Sebentar lagi perhelatan Pemilu digelar. Semua pasangan calon sudah mulai kampanye dan bersiap untuk maju menjadi pemimpin. Sebagian dari calon itu ada yang sudah menjabat sebelumnya, dan juga ada pendatang baru. Seperti biasa, menjelang Pemilu kebanyakan calon pemimpin berlomba-lomba untuk memberikan perhatian kepada masyarakat. Mereka mengampanyekan beragam program yang menarik perhatian dan menunjukkan kepeduliannya terhadap masalah-masalah kebangsaan.
Namun sayangnya, sebagian pemimpin, ketika sudah dipilih lupa dengan janji kampanye yang mereka sampaikan. Mungkin banyak faktor yang menyebabkan kelupaan itu. Bisa jadi karena terlalu sibuk memikirkan rakyat, sehingga janji yang dikampanyekan dulu terlewatkan.
Dalam hukum Islam, pemimpin yang melupakan janjinya tidak boleh dipilih kembali. Menapati janji adalah sebuah kewajiban. Bahkan dalam Islam, orang yang kerapkali mengingkari janji disebut sebagai orang munafik. Pada Ijtima’ Ulama Komisi Fatwa Se-Indonesia V tahun 2015, Majelis Ulama Indonesia sudah membahas terkait masalah ini: bagaimana kedudukan pemimpin yang tidak menempati janjinya.

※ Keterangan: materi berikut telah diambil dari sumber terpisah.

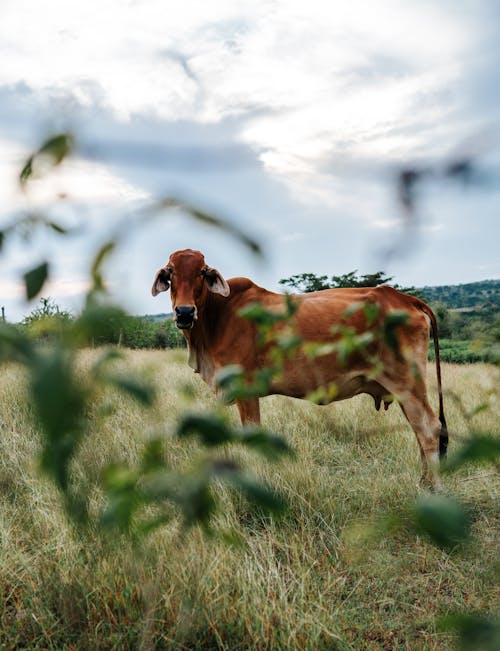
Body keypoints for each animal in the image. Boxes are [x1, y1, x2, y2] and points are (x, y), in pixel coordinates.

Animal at [150, 250, 448, 488]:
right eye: (171, 271)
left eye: (202, 272)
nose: (185, 312)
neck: (217, 316)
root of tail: (404, 298)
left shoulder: (246, 390)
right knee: (418, 429)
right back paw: (422, 482)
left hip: (408, 382)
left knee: (429, 428)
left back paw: (433, 490)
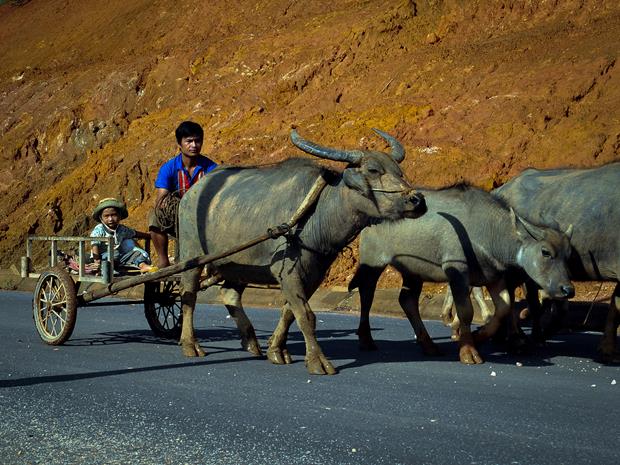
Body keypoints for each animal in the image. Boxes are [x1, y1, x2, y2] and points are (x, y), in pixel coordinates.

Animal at [174, 126, 426, 374]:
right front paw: (317, 361)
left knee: (229, 294)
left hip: (238, 266)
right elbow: (306, 315)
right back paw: (190, 344)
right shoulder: (287, 272)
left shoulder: (313, 274)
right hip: (191, 257)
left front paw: (276, 350)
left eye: (399, 172)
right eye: (373, 170)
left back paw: (252, 343)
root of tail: (189, 195)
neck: (317, 214)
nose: (417, 200)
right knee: (188, 296)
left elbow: (290, 312)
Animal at [346, 184, 572, 362]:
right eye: (545, 252)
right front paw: (468, 351)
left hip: (413, 272)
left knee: (407, 300)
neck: (487, 232)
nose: (568, 289)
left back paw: (429, 345)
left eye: (568, 254)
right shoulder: (458, 273)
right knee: (367, 293)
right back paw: (366, 339)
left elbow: (504, 308)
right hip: (373, 262)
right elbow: (466, 311)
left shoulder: (495, 276)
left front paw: (479, 336)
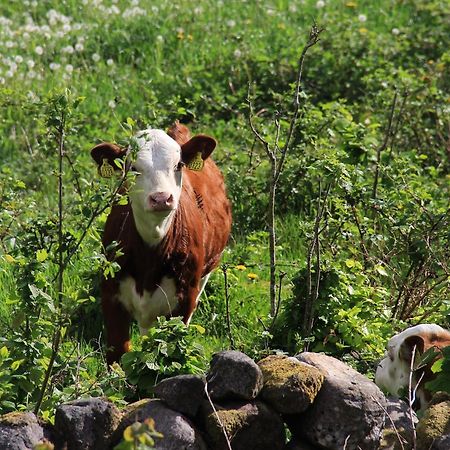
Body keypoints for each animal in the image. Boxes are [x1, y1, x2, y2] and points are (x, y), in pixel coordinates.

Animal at [91, 123, 232, 366]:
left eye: (179, 165)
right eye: (133, 168)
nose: (161, 198)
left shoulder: (184, 299)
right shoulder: (110, 295)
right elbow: (117, 355)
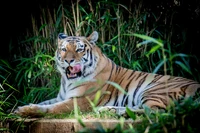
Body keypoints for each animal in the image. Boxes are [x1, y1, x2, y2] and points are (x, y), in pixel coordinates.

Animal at [14, 30, 200, 117]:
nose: (69, 61)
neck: (67, 81)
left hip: (155, 90)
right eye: (64, 49)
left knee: (155, 112)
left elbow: (53, 108)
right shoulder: (61, 96)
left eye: (79, 49)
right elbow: (45, 102)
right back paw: (107, 110)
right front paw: (19, 108)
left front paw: (26, 111)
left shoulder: (81, 101)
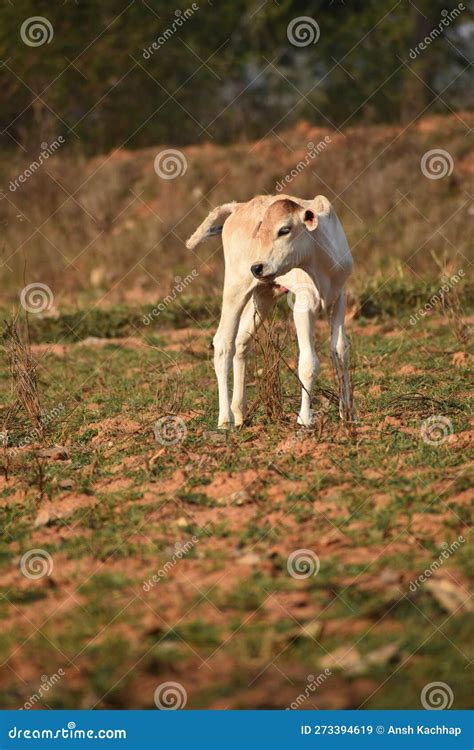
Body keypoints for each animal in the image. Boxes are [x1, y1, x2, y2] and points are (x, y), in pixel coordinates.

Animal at [187, 194, 354, 428]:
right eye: (261, 230)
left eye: (284, 229)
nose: (257, 267)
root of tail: (238, 207)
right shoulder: (303, 305)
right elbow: (308, 363)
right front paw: (304, 419)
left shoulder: (338, 300)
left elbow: (340, 352)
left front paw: (347, 413)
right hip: (236, 287)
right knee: (223, 343)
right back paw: (225, 419)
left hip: (263, 295)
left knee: (242, 341)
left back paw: (240, 413)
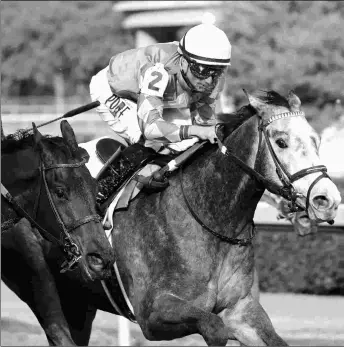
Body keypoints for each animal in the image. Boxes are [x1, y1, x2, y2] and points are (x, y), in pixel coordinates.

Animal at [24, 91, 342, 346]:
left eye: (316, 139)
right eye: (281, 141)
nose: (326, 199)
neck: (212, 221)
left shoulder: (241, 310)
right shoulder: (152, 315)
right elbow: (214, 327)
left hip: (79, 303)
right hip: (43, 289)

Majelis Ulama Indonesia menyatakan, setiap calon pemimpin publik, baik legislatif, yudikatif, ataupun eksekutif harus memiliki kompetensi dan kemampuan dalam menjalankan amanah. Calon pemimpin publik tidak boleh mengumbar janji untuk melakukan perbuatan di luar kewenangan.

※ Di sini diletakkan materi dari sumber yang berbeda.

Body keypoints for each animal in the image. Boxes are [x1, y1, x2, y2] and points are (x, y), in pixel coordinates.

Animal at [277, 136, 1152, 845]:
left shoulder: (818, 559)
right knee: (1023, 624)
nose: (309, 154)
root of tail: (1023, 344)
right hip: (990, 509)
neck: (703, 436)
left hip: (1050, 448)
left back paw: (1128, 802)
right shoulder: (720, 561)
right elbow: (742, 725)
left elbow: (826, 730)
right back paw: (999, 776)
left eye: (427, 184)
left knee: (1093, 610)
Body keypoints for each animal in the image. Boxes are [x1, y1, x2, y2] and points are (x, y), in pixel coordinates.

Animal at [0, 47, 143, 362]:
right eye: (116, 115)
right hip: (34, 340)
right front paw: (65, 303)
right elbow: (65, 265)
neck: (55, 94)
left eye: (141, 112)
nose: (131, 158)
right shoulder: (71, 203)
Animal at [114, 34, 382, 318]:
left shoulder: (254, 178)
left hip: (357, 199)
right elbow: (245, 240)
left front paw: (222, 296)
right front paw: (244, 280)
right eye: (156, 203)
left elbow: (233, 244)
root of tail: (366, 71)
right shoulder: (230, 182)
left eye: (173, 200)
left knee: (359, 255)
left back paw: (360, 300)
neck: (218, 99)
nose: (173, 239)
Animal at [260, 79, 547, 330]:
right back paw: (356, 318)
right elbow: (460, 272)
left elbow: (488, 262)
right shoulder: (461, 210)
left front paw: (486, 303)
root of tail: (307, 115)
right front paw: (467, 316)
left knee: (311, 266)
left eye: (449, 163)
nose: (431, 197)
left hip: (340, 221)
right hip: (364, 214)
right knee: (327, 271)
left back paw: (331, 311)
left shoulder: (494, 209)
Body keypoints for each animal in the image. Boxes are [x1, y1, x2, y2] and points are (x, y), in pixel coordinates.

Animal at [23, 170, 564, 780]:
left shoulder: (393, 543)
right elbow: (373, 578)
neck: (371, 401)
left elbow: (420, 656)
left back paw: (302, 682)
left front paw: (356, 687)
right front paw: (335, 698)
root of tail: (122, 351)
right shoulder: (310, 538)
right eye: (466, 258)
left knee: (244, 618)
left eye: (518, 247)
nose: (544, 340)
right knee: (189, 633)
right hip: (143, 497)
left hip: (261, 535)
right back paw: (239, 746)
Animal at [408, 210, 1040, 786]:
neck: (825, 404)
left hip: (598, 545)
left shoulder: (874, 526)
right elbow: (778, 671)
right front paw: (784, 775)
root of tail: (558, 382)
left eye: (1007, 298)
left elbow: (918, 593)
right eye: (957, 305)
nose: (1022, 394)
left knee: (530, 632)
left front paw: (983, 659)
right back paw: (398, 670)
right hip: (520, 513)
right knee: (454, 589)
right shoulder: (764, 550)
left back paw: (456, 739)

Masyarakat mesti jeli dalam melihat siapa yang layak menjadi pemimpin. Jangan terbuai dengan kampanye sesaat para politisi. Perhatikan betul rekam jejak, kemampuan, dan kontribusinya. Kalau sudah pernah menjabat sebelumnya, lihat apakah pekerjaan yang dilakukannya sudah maksimal atau belum.

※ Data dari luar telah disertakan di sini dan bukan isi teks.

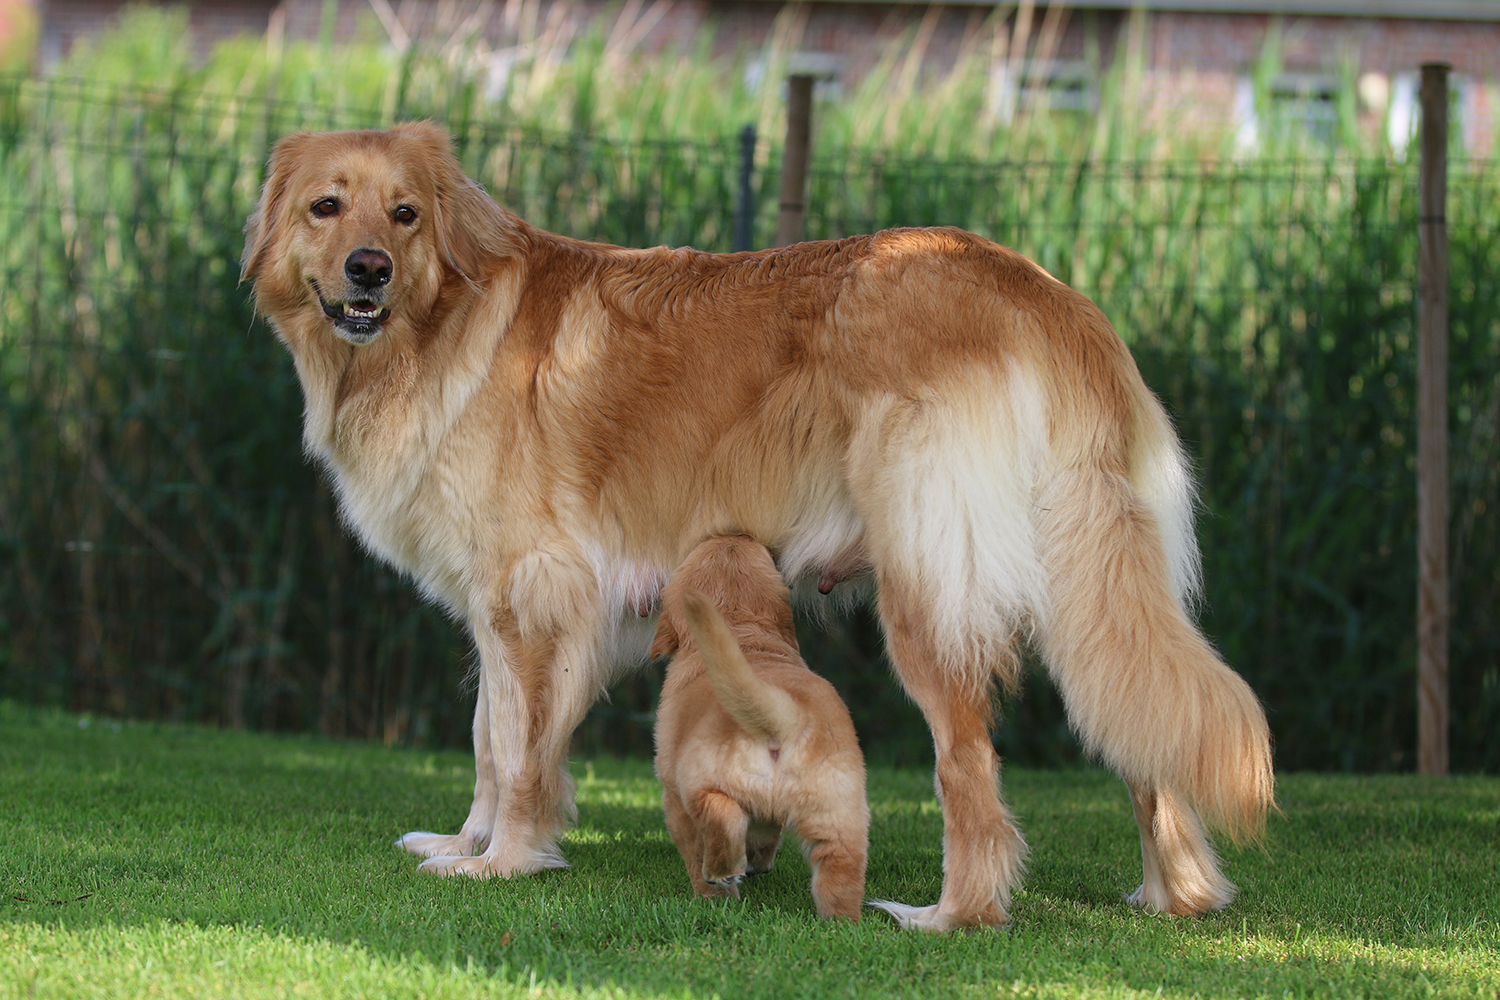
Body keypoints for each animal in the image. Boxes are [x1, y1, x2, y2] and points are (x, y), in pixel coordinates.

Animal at [651, 534, 868, 921]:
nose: (731, 534)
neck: (741, 632)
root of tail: (784, 718)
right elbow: (766, 833)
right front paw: (758, 861)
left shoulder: (672, 795)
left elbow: (696, 842)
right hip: (839, 812)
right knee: (839, 873)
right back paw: (840, 923)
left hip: (696, 781)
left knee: (719, 817)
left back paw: (719, 881)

Majelis Ulama Indonesia menegaskan, “Pemimpin publik yang melanggar sumpah atau tidak melakukan tugasnya harus dimimintai pertanggungjawaban melalui lembaga terkait dan diproses sesuai dengan ketentuan peraturan perundang-undangan yang berlaku. Pemimpin publik yang tidak melaksanakan janji kampanyenya adalah berdosa dan tidak boleh dipilih kembali.”